ABUL RIZVI. Questions for Dutton on his record border protection failure.

Feb 18, 2019

The mainstream media (other than The Australian, The Daily Telegraph, Herald-Sun, Daily Mail, Sky News After Dark, Alan Jones, Ray Hadley and their ilk who usually obsess about border protection) has at last picked up on Dutton’s failure to secure our borders. Dutton now holds the record as the Immigration Minister under whom Australia received the largest number of non-genuine asylum applications (see here and here). It is time now to ask Dutton more detailed questions on what he has done about this over the last three years and what he will now do given he has failed to stem the surge?  

The current surge in onshore asylum seekers started around three years ago when applications doubled from 9,554 in 2015-16 to 18,290 in 2016-17 and 27,931 in 2017-18 (we do not know if this trend has continued in 2018-19 as Home Affairs will not release the data). Previous articles on this from last year give some background to how this may have come about (see here). (NB Onshore asylum seekers are a different cohort to overstayers. The former are legally in Australia while the latter have overstayed their visa.)

So when did the relevant junior officers in Home Affairs alert the Home Affairs leadership to the start of this surge and what did the Home Affairs leadership then do about it? What strategies did they put in place to address the surge and what (limited) impact did these strategies have?

Given the importance of border protection to this Government, when did the Home Affairs leadership advise Dutton of the surge and did Dutton take the matter to the National Security Committee (NSC) of Cabinet. When did he advise NSC of the massive surge in asylum seekers who are in the community, most of whom have not had their criminal records checked by Government and will not have it checked for months if not years? If NSC was not advised, why not? If it was advised, what did it decide should be done and why did its actions fail to stem the surge?
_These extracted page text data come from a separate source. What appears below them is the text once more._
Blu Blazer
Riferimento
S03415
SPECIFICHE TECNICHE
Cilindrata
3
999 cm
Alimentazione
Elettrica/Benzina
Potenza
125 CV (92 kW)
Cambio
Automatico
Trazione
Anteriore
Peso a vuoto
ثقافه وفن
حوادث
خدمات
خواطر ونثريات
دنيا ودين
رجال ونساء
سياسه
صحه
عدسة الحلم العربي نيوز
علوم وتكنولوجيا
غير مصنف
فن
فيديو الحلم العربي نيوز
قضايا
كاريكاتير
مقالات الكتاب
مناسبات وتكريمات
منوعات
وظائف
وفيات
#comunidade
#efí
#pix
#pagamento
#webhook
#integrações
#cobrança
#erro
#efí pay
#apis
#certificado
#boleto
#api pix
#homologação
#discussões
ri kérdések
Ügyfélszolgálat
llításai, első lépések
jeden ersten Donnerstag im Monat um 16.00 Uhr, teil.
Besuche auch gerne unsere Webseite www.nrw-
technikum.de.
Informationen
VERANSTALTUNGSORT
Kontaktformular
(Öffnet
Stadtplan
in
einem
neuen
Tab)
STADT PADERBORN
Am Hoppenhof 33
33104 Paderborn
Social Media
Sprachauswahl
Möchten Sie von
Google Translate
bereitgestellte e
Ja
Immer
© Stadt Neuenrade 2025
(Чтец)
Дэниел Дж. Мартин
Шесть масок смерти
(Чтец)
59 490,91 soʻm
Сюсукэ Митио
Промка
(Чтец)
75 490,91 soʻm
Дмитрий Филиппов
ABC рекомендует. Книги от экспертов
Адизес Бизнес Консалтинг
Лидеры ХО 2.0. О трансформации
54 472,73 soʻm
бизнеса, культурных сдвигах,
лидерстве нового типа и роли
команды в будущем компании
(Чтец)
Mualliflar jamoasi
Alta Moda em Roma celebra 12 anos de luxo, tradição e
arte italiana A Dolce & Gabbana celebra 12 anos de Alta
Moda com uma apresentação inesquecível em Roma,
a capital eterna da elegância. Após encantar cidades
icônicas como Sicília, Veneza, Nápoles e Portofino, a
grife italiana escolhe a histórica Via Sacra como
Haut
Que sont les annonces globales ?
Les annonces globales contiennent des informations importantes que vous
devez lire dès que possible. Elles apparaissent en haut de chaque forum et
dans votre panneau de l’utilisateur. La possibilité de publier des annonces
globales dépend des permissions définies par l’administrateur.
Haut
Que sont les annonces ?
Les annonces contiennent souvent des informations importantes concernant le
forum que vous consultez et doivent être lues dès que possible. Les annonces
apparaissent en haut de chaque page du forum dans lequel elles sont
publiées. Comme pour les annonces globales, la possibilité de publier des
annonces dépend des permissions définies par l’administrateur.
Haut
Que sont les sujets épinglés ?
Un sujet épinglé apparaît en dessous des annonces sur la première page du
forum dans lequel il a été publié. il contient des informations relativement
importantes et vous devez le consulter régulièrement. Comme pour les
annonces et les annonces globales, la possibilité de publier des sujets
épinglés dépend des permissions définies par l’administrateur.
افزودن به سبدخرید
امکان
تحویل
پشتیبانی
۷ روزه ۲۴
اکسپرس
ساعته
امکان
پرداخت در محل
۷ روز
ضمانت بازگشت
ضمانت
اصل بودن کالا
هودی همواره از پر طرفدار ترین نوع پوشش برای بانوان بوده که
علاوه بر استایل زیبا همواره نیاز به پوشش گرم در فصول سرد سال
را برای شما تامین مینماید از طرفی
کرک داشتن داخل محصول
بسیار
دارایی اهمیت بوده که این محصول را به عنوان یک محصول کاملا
When did Home Affairs first identify and investigate the travel agents in Malaysia and China most associated with the visitors from these countries who subsequently applied for asylum? When did Home Affairs first identify and investigate the migration agents and labour supply companies in Australia who were organising the asylum applications onshore? When did Home Affairs first identify and investigate the employers in Australia for whom these asylum seekers are working? When did Home Affairs first identify and analyse the patterns in asylum claims being used?

What is now the size and age profile of the backlog of asylum seeker applications – at the primary decision stage, at review, seeking Ministerial Intervention, in the community but not yet located, located and in detention, removed and/or departed from the time the surge started?
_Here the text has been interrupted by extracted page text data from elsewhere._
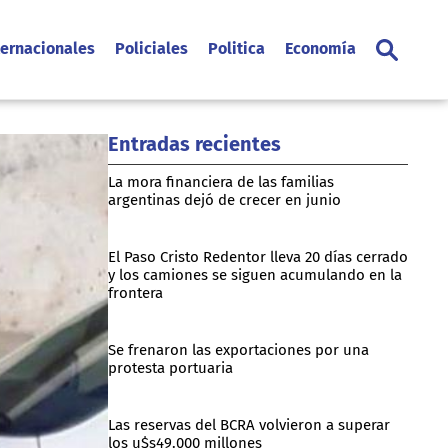
ternacionales
Policiales
Politica
Economía
Entradas recientes
La mora financiera de las familias
argentinas dejó de crecer en junio
El Paso Cristo Redentor lleva 20 días cerrado
y los camiones se siguen acumulando en la
frontera
Se frenaron las exportaciones por una
protesta portuaria
Las reservas del BCRA volvieron a superar
los u$s49.000 millones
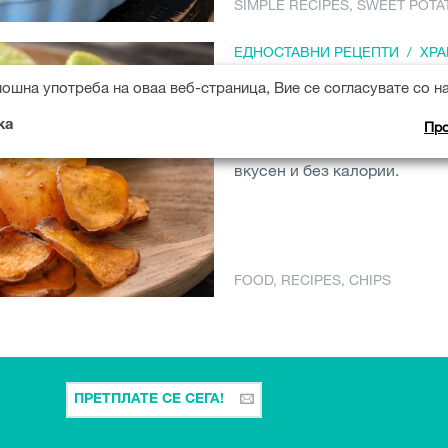
SIMPLE RECIPES
,
SWEET POTA
ЕДНОСТАВНИ РЕЦЕПТИ
/
ХРА
Домашен чипс
ошна употреба на оваа веб-страница, Вие се согласувате со н
Следниот викенд, кога ќе с
Про
ка
вечерните часови, пробајте 
вкусен и без калории.
FOOD
,
RECIPES
,
CHIPS
ПРЕТПЛАТЕ СЕ СЕГА!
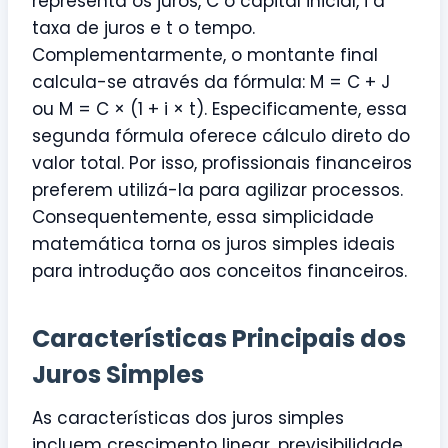
representa os juros, C o capital inicial, i a
taxa de juros e t o tempo.
Complementarmente, o montante final
calcula-se através da fórmula: M = C + J
ou M = C × (1 + i × t). Especificamente, essa
segunda fórmula oferece cálculo direto do
valor total. Por isso, profissionais financeiros
preferem utilizá-la para agilizar processos.
Consequentemente, essa simplicidade
matemática torna os juros simples ideais
para introdução aos conceitos financeiros.
Características Principais dos
Juros Simples
As características dos juros simples
incluem crescimento linear, previsibilidade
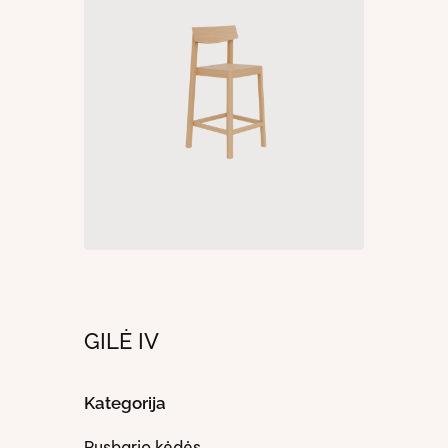
GILĖ IV
Kategorija
Pusbario kėdės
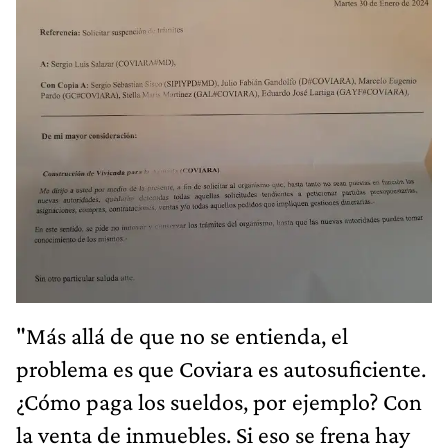
"Más allá de que no se entienda, el
problema es que Coviara es autosuficiente.
¿Cómo paga los sueldos, por ejemplo? Con
la venta de inmuebles. Si eso se frena hay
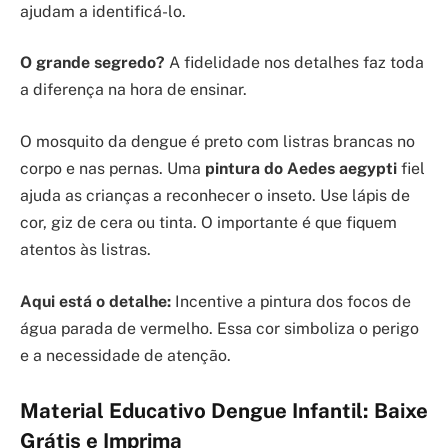
ajudam a identificá-lo.
O grande segredo?
A fidelidade nos detalhes faz toda
a diferença na hora de ensinar.
O mosquito da dengue é preto com listras brancas no
corpo e nas pernas. Uma
pintura do Aedes aegypti
fiel
ajuda as crianças a reconhecer o inseto. Use lápis de
cor, giz de cera ou tinta. O importante é que fiquem
atentos às listras.
Aqui está o detalhe:
Incentive a pintura dos focos de
água parada de vermelho. Essa cor simboliza o perigo
e a necessidade de atenção.
Material Educativo Dengue Infantil: Baixe
Grátis e Imprima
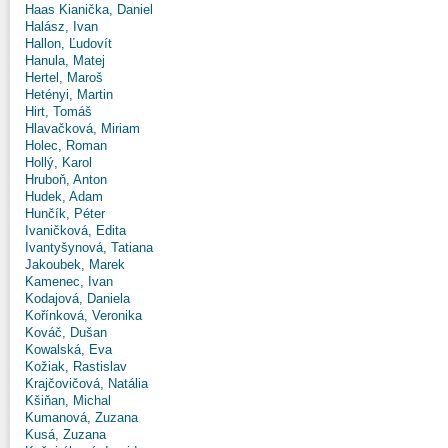
Haas Kianička, Daniel
Halász, Ivan
Hallon, Ľudovít
Hanula, Matej
Hertel, Maroš
Hetényi, Martin
Hirt, Tomáš
Hlavačková, Miriam
Holec, Roman
Hollý, Karol
Hruboň, Anton
Hudek, Adam
Hunčík, Péter
Ivaničková, Edita
Ivantyšynová, Tatiana
Jakoubek, Marek
Kamenec, Ivan
Kodajová, Daniela
Kořínková, Veronika
Kováč, Dušan
Kowalská, Eva
Kožiak, Rastislav
Krajčovičová, Natália
Kšiňan, Michal
Kumanová, Zuzana
Kusá, Zuzana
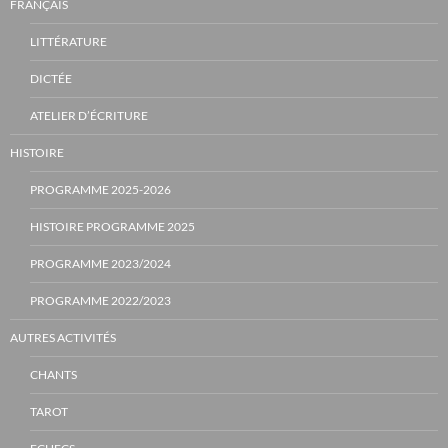
FRANÇAIS
LITTÉRATURE
DICTÉE
ATELIER D’ÉCRITURE
HISTOIRE
PROGRAMME 2025-2026
HISTOIRE PROGRAMME 2025
PROGRAMME 2023/2024
PROGRAMME 2022/2023
AUTRES ACTIVITÉS
CHANTS
TAROT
What has Home Affairs done to deal with the backlog more quickly; when did these actions start and how effective have they been? What additional resources have been allocated to deal with the backlog, at both the front end and the back end to ensure the backlog stops growing? What additional resources have been allocated to the AAT to deal with its growing backlog of asylum applications and the major flow-on to the AAT that is still to come from the surge in 2016-17 and 2017-18?

What additional resources have been allocated to locating failed asylum seekers? Has additional detention centre space been set aside to accommodate failed asylum seekers who are located and awaiting removal as clearly the Christmas Island detention centre cannot be used for this purpose? What arrangements have been put in place with the Malaysian and Chinese authorities to streamline removal processes?

What is the overall estimate of the additional cost Government will incur to deal with its negligence in not dealing with the problem earlier? Will this cost be in the hundreds of millions of dollars or will it be greater than a billion dollars (or more)? A breakdown of these estimates would help the Australian public understand the issue better?

If the backlog is still growing, what is the Government’s timeframe and estimate of the size of the backlog when it is forecast to peak and when (ie in which year) does the Government estimate it will have reached a point where it considers the bulk of the failed asylum seekers will have been removed?

What does the Government propose to do about the massive backlogs in other visa application types that are contributing to the problem by attracting the spivs; carpetbaggers and people smugglers?

Given the widespread inefficiencies and low morale amongst visa processing staff in Home Affairs, due largely to poor leadership, does the Government consider it can ever get on top of the asylum seeker application backlog? Or is it inevitable Australia will become more like Europe and the US with a large and growing permanent underclass of failed asylum seekers living in the community?

When will the Government ask the Auditor-General to investigate the full extent of the negligence of the Home Affairs Department?

Abul Rizvi was a senior official in the Department of Immigration from the early 1990s to 2007 when he left as Deputy Secretary. He was awarded the Public Service Medal and the Centenary Medal for services to development and implementation of immigration policy, including in particular the reshaping of Australia’s intake to focus on skilled migration. He is currently doing a PhD on Australia’s immigration policies.